[Stored records]
........
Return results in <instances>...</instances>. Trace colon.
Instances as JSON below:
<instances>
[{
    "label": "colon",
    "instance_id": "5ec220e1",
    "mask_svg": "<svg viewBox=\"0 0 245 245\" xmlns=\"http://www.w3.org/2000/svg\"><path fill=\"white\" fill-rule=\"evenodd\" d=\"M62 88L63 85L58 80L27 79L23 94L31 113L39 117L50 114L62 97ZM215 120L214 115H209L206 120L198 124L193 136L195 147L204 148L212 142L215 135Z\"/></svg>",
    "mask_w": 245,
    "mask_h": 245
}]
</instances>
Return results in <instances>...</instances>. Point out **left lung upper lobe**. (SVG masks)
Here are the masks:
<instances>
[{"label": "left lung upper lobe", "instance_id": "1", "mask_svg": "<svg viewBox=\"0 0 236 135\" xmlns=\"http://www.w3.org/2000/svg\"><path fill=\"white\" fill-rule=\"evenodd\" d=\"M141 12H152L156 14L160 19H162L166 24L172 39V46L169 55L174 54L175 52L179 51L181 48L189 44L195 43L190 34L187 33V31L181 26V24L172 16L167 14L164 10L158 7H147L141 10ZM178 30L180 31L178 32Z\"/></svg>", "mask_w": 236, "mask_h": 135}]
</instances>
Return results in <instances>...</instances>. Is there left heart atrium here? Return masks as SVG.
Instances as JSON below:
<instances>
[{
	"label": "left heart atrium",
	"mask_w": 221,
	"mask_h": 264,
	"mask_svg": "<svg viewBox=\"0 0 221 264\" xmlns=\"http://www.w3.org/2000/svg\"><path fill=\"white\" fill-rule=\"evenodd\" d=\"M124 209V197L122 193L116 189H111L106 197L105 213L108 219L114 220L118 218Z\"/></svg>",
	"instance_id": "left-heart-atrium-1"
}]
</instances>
........
• [YOUR OBJECTIVE] Can you reproduce all three items above word for word, with nothing changed or left out?

• [EXPECTED ANSWER]
Return results in <instances>...</instances>. Trace colon.
Instances as JSON below:
<instances>
[{
    "label": "colon",
    "instance_id": "5ec220e1",
    "mask_svg": "<svg viewBox=\"0 0 245 245\" xmlns=\"http://www.w3.org/2000/svg\"><path fill=\"white\" fill-rule=\"evenodd\" d=\"M62 88L63 85L58 80L27 79L23 94L31 113L39 117L50 114L62 97ZM215 120L214 115H209L206 120L198 124L193 136L195 147L204 148L212 142L215 135Z\"/></svg>",
    "mask_w": 245,
    "mask_h": 245
}]
</instances>
Return results in <instances>...</instances>. Point out **left lung upper lobe**. (SVG masks)
Here are the masks:
<instances>
[{"label": "left lung upper lobe", "instance_id": "1", "mask_svg": "<svg viewBox=\"0 0 236 135\" xmlns=\"http://www.w3.org/2000/svg\"><path fill=\"white\" fill-rule=\"evenodd\" d=\"M141 12H152L156 14L160 19H162L166 24L172 39V46L169 55L174 54L175 52L179 51L181 48L189 44L195 43L190 34L187 33V31L181 26V24L172 16L167 14L164 10L158 7H147L141 10ZM178 30L180 31L178 32Z\"/></svg>", "mask_w": 236, "mask_h": 135}]
</instances>
Return results in <instances>...</instances>. Is there left heart atrium here? Return masks as SVG.
Instances as JSON below:
<instances>
[{
	"label": "left heart atrium",
	"mask_w": 221,
	"mask_h": 264,
	"mask_svg": "<svg viewBox=\"0 0 221 264\" xmlns=\"http://www.w3.org/2000/svg\"><path fill=\"white\" fill-rule=\"evenodd\" d=\"M124 209V197L122 193L116 189H111L106 197L105 213L108 219L114 220L118 218Z\"/></svg>",
	"instance_id": "left-heart-atrium-1"
}]
</instances>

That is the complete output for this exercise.